WHAT YOU HAVE TO DO>
All that is needed is each line of the entries holding the word "subsection", copied as it stands.
▼
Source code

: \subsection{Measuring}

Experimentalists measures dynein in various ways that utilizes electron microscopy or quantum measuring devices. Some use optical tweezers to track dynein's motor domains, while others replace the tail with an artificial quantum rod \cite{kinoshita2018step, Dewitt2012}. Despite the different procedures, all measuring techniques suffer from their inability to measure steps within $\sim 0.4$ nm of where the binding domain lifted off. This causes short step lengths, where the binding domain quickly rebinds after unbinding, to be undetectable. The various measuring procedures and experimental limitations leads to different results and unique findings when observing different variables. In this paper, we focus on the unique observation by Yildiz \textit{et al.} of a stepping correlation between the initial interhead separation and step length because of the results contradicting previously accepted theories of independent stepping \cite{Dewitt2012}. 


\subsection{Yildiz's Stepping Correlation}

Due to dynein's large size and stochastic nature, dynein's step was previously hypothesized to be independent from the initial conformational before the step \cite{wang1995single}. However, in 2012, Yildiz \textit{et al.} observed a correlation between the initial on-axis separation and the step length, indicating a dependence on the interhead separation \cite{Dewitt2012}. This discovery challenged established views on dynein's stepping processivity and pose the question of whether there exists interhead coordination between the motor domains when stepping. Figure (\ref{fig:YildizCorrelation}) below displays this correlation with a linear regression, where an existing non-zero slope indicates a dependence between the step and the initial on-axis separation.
▲
ANSWER SPACE>
: \subsection{Measuring}
\subsection{Yildiz's Stepping Correlation}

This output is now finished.